*INSTRUÇÕES A SEGUIR*:
Responda com base no excerto sobre Maria de Lurdes:
(a) Em que mês e ano foi ela condenada a três anos de prisão com pena suspensa?
(b) Segundo a versão dos que a defendem, que crimes lhe foram imputados?
(c) Em que mês e ano se tornou efetiva a pena suspensa?

*TEXTO DE ORIGEM*:
--
Àqueles contra quem se insurgiu, Maria de Lurdes acusava de
constituírem “gangues, organizações criminosas, sem leis,
valores e princípios, que roubam e pilham e dão cobertura a
pilhagens”.
Os
processos que, como resposta, foram movidos contra si ditaram que, em
dezembro de 2008, fosse condenada a três anos de prisão com pena
suspensa, na condição de se submeter a consultas de psiquiatria,
ainda que Maria de Lurdes tivesse um comprovativo médico a atestar
que não existia qualquer quadro clínico.
Na
versão daqueles que a defendem – devemos realçar que este artigo
é escrito com base na versão dos factos de Maria de Lurdes, uma vez
que nem o advogado da mesma teve ainda acesso ao processo –,
difamação e injúrias são os crimes que lhe foram imputados.
Por
considerar não sofrer de quaisquer problemas do foro psiquiátrico,
a mulher, agora com 47 anos, recusou-se a receber tratamento, o que
levou a que, em dezembro de 2012, a pena suspensa se tornasse
efetiva. Nessa altura, foi emitido um mandado de busca sobre Maria de
Lurdes Rodrigues.
--
*Imagens das páginas e texto extraído*:
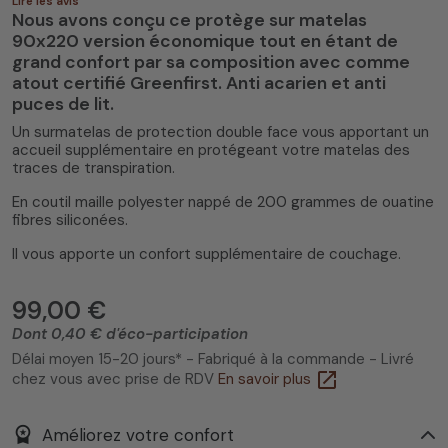
Lire les avis
Nous avons conçu ce protège sur matelas
90x220 version économique tout en étant de
grand confort par sa composition avec comme
atout certifié Greenfirst. Anti acarien et anti
puces de lit.
Un surmatelas de protection double face vous apportant un
5
/
5
(1 avis)
accueil supplémentaire en protégeant votre matelas des
traces de transpiration.
En coutil maille polyester nappé de 200 grammes de ouatine
fibres siliconées.
Il vous apporte un confort supplémentaire de couchage.
99,00 €
Dont 0,40 € d'éco-participation
Délai moyen 15-20 jours* - Fabriqué à la commande - Livré
open_in_new
chez vous avec prise de RDV
En savoir plus
workspace_premium
Améliorez votre confort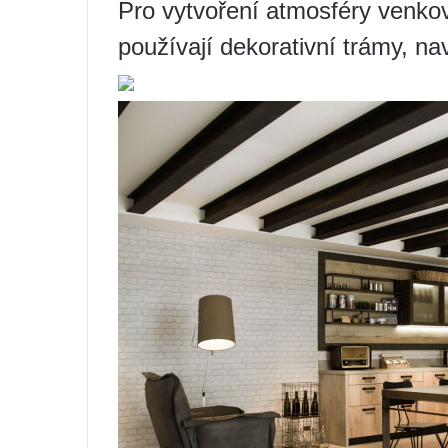
Pro vytvoření atmosféry venk
používají dekorativní trámy, n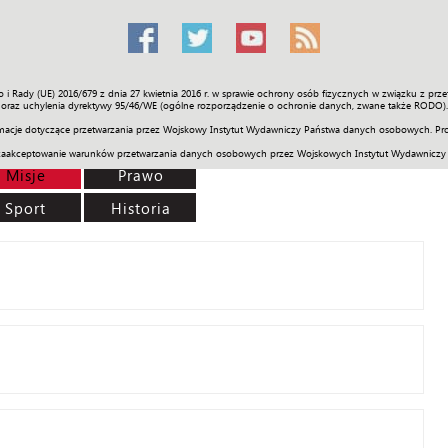
o i Rady (UE) 2016/679 z dnia 27 kwietnia 2016 r. w sprawie ochrony osób fizycznych w związku z 
Świat
Społeczność
Sport
Historia
Galerie
Wideo
ENGLI
oraz uchylenia dyrektywy 95/46/WE (ogólne rozporządzenie o ochronie danych, zwane także RODO).
acje dotyczące przetwarzania przez Wojskowy Instytut Wydawniczy Państwa danych osobowych. Pro
zaakceptowanie warunków przetwarzania danych osobowych przez Wojskowych Instytut Wydawniczy
Misje
Prawo
Sport
Historia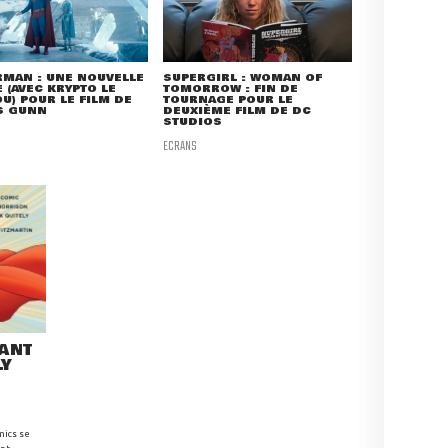
MAN : UNE NOUVELLE
SUPERGIRL : WOMAN OF
 (AVEC KRYPTO LE
TOMORROW : FIN DE
U) POUR LE FILM DE
TOURNAGE POUR LE
S GUNN
DEUXIÈME FILM DE DC
STUDIOS
ECRANS
RANT
LY
mics se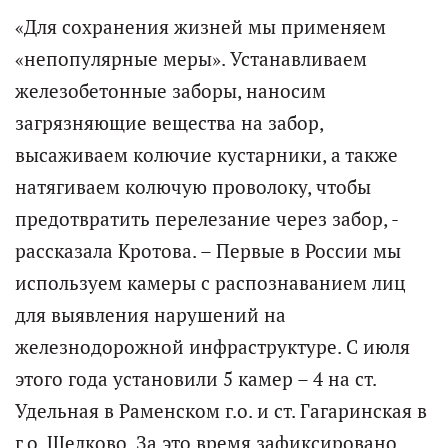
«Для сохранения жизней мы применяем
«непопулярные меры». Устанавливаем
железобетонные заборы, наносим
загрязняющие вещества на забор,
высаживаем колючие кустарники, а также
натягиваем колючую проволоку, чтобы
предотвратить перелезание через забор, -
рассказала Кротова. – Первые в России мы
используем камеры с распознаванием лиц
для выявления нарушений на
железнодорожной инфраструктуре. С июля
этого года установили 5 камер – 4 на ст.
Удельная в Раменском г.о. и ст. Гагаринская в
г.о. Щелково. За это время зафиксировано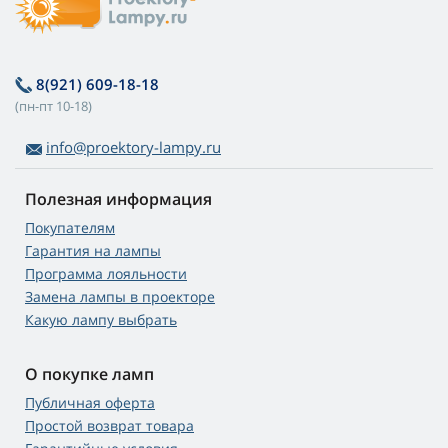
8(921) 609-18-18
(пн-пт 10-18)
info@proektory-lampy.ru
Полезная информация
Покупателям
Гарантия на лампы
Программа лояльности
Замена лампы в проекторе
Какую лампу выбрать
О покупке ламп
Публичная оферта
Простой возврат товара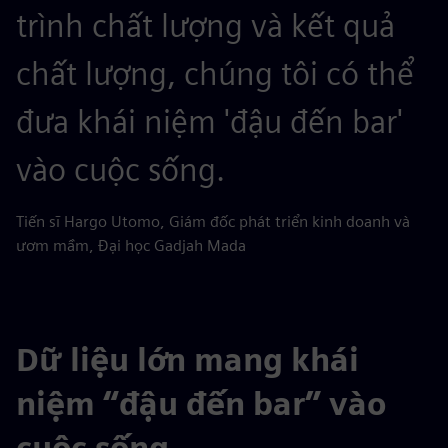
trình chất lượng và kết quả
chất lượng, chúng tôi có thể
đưa khái niệm 'đậu đến bar'
vào cuộc sống.
Tiến sĩ Hargo Utomo, Giám đốc phát triển kinh doanh và
ươm mầm, Đại học Gadjah Mada
Dữ liệu lớn mang khái
niệm “đậu đến bar” vào
cuộc sống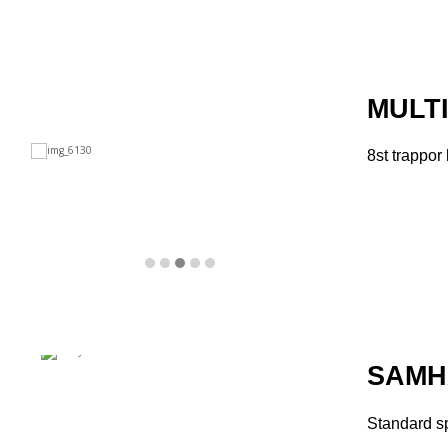
MULT
8st trappor
SAMH
Standard sp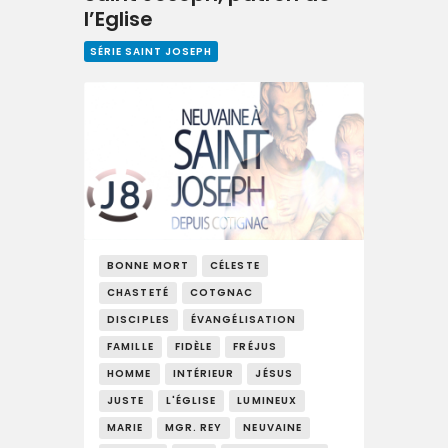
l’Eglise
SÉRIE SAINT JOSEPH
BONNE MORT
CÉLESTE
CHASTETÉ
COTGNAC
DISCIPLES
ÉVANGÉLISATION
FAMILLE
FIDÈLE
FRÉJUS
HOMME
INTÉRIEUR
JÉSUS
JUSTE
L'ÉGLISE
LUMINEUX
MARIE
MGR. REY
NEUVAINE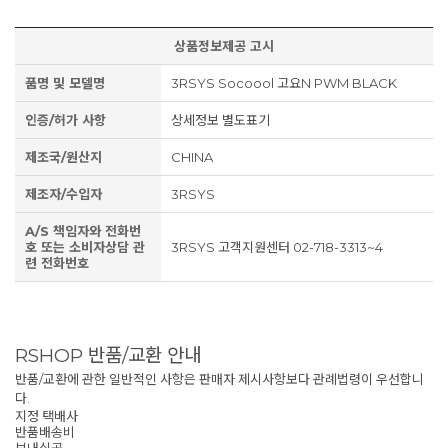
상품정보제공 고시
품명 및 모델명
3RSYS Socoool 고요N PWM BLACK
인증/허가 사항
상세정보 별도표기
제조국/원산지
CHINA
제조자/수입자
3RSYS
A/S 책임자와 전화번
호 또는 소비자상담 관
3RSYS 고객지원센터 02-718-3313~4
련 전화번호
RSHOP 반품/교환 안내
반품/교환에 관한 일반적인 사항은 판매자 제시사항보다 관례법령이 우선합니
다.
지정 택배사
반품배송비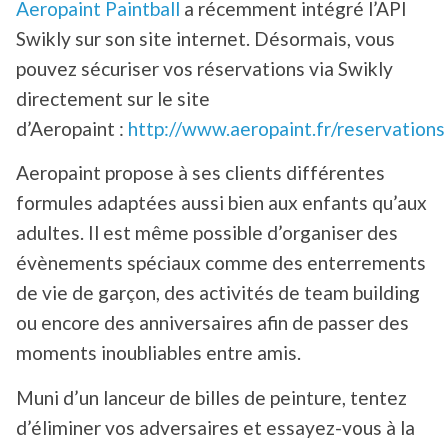
Aeropaint Paintball
a récemment intégré l’API
Swikly sur son site internet. Désormais, vous
pouvez sécuriser vos réservations via Swikly
directement sur le site
d’Aeropaint :
http://www.aeropaint.fr/reservations
Aeropaint propose à ses clients différentes
formules adaptées aussi bien aux enfants qu’aux
adultes. Il est même possible d’organiser des
évènements spéciaux comme des enterrements
de vie de garçon, des activités de team building
ou encore des anniversaires afin de passer des
moments inoubliables entre amis.
Muni d’un lanceur de billes de peinture, tentez
d’éliminer vos adversaires et essayez-vous à la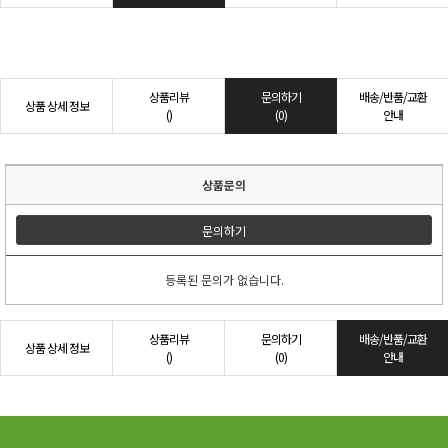
상품리뷰
문의하기
배송/반품/교환
상품 상세 정보
()
(0)
안내
상품문의
문의하기
등록된 문의가 없습니다.
상품리뷰
문의하기
배송/반품/교환
상품 상세 정보
()
(0)
안내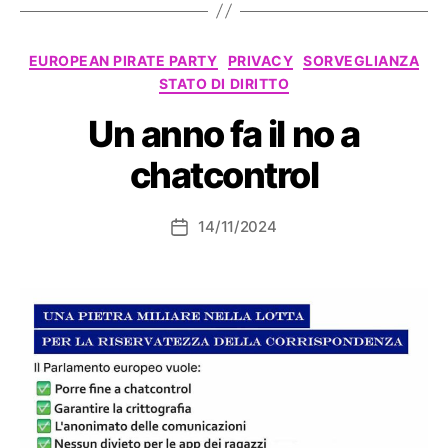
Categorie
EUROPEAN PIRATE PARTY
PRIVACY
SORVEGLIANZA
STATO DI DIRITTO
Un anno fa il no a
chatcontrol
14/11/2024
Data
dell'articolo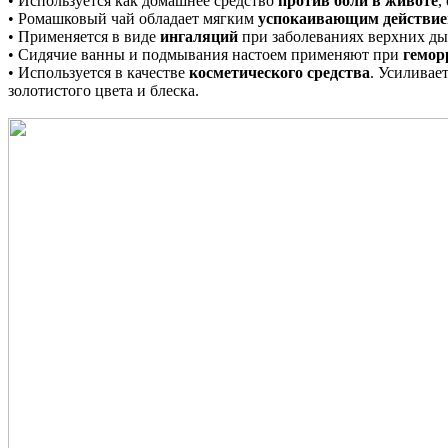
• Используется как домашнее средство
против боли в животе
,
• Ромашковый чай обладает мягким
успокаивающим действи
• Применяется в виде
ингаляций
при заболеваниях верхних ды
• Сидячие ванны и подмывания настоем применяют при
гемор
• Используется в качестве
косметического средства
. Усиливае
золотистого цвета и блеска.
--
*RESULTADO DA TAREFA*:
(a) Em dezembro de 2008.
(b) Difamação e injúrias.
(c) Em dezembro de 2012.